Such statements return the discussion to the professor’s comment to McKinney: Whom do we mean as the decision makers when we say that “the state has to figure out what it is good at”?
In the context of tax breaks and public policy, the answer would have to be political leaders and other representatives of the state’s ruling class. That approach, however, assumes that the insular community at the top of the local pyramid has an unusual talent for guiding the multibillion-dollar enterprise that is the State of Rhode Island and, moreover, has unique incentive for making the pieces work. Neither proposition is reflected in reality.
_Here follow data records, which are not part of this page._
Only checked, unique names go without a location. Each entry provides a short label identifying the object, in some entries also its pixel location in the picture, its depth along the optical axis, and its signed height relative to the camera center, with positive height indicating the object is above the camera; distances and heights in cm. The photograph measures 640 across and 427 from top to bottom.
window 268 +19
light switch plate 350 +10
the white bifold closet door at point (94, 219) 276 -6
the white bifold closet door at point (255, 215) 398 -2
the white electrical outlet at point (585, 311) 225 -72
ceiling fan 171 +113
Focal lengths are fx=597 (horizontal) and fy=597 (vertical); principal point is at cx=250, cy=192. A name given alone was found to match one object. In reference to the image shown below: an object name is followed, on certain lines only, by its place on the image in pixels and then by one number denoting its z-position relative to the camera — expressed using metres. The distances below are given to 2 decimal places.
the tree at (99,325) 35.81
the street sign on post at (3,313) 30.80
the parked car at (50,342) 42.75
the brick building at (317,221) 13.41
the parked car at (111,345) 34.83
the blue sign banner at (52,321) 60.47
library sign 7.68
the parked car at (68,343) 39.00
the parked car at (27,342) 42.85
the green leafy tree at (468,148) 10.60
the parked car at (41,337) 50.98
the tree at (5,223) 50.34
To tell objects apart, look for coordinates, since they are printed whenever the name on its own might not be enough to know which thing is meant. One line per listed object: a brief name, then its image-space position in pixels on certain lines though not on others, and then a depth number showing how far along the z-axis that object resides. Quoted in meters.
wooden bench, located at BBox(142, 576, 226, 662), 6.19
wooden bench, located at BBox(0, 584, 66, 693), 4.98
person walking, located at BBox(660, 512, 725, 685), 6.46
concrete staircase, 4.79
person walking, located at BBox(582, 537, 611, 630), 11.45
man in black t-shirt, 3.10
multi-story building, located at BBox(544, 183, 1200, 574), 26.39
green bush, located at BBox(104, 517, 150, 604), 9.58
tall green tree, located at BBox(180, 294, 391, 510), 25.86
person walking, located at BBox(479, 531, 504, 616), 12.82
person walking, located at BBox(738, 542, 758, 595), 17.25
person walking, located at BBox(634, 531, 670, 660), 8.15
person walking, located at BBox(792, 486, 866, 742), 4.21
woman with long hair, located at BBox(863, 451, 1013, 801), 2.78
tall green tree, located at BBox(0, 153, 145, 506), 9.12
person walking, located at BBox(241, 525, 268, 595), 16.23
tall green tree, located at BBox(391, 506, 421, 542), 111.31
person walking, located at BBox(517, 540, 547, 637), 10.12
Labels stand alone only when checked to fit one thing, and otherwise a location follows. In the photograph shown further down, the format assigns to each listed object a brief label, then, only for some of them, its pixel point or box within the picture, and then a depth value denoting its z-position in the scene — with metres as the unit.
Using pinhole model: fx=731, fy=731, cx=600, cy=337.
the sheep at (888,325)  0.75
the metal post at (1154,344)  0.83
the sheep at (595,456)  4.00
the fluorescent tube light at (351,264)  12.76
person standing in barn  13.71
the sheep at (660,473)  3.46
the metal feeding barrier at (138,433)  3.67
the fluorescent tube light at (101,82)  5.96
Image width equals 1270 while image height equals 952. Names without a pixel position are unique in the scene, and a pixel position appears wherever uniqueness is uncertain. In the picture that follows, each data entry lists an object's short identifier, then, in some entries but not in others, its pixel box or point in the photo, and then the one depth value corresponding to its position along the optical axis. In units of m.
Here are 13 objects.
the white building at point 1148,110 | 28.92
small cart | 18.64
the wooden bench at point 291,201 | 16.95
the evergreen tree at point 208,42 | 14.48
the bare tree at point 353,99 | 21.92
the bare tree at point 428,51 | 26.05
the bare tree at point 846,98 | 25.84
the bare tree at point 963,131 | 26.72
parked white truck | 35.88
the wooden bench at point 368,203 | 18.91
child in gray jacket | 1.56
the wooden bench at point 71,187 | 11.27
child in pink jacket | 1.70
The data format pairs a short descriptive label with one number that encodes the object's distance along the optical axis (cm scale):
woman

The references to start-up costs similarly give the impression of a top-down view of society that isn’t necessarily in keeping with individual experience. A carpenter, plumber, copyeditor, or data analyst who has been working at his or her trade for some time may very well be taking the step into self-employment with all of the necessary start-up costs completed. The carpenter has his tools, and the editor has her education. Neither is likely to need as much up-front capital for materials as, say, a painter. In the construction trades, materials are purchased by the client, and lumber yards are quick to extend credit for that purpose.
Whatever the case, Rhode Island would do well to extend its romantic sensibilities concerning free-spirited artists to the rest of its residents. Nobody is going to pick a better career for individual Rhode Islanders or have more incentive for their success than a citizenry with control over their own destinies. It shouldn’t be necessary to sell one’s passion to the General Assembly in order to find encouragement from the state.